If you have any specific questions about warming up for your workout, speak with an exercise specialist.
Make sure you’re well hydrated
Even mild dehydration can inhibit your workout. Energy levels will be lower, and you may have a harder time concentrating.
Mild dehydration can happen before you feel thirsty, so it is tricky to notice before it gets to the point where your thirst mechanism turns on.
Before you work out, make sure you are hydrated. Drink plenty of water through the day so that your urine is very pale yellow to clear most of the day.
Most of your fluid intake should be pure water or tea for optimal hydration without added sugar.
Coffee before you exercise may actually have some pay off, according to some research. A 2010 review article (3) found most, but not all, studies with resistance training found a benefit from caffeine.
A 2015 study (4) also found an intake of caffeine before exercise increased energy burn 3 hours after exercise. The amount of caffeine used for this study was about the equivalent of a 12 ounce coffee for an adult weighing 150 pounds.
Before you start loading up on coffee or energy drinks before working out, caffeine intake should be used with caution.
Some people can have gastrointestinal distress during exercise from too much caffeine. Taking too much before exercise could be harmful; stick with a cup or two of coffee beforehand if you want.
Have a plan
Having a plan before you work out shouldn’t be overlooked.
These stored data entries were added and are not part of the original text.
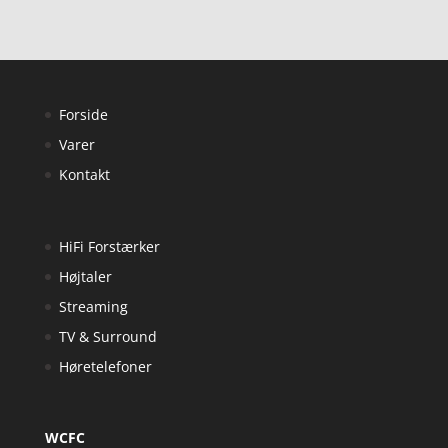
Forside
Varer
Kontakt
HiFi Forstærker
Højtaler
Streaming
TV & Surround
Høretelefoner
WCFC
If you have a plan, you’ll be more likely to push through a hard workout.
If you are just doing whatever you want, you’ll be more likely to not push yourself as hard.
Having a plan also means you are keeping track of which exercises and muscle groups you are working.
This can be helpful for making sure you are hitting all the muscle groups and not overworking or under working muscles.
If you don’t know what a plan should look like for exercise or what would be best for you, try working out with a personal trainer or take group exercise classes.
This can help challenge you more than you would challenge yourself.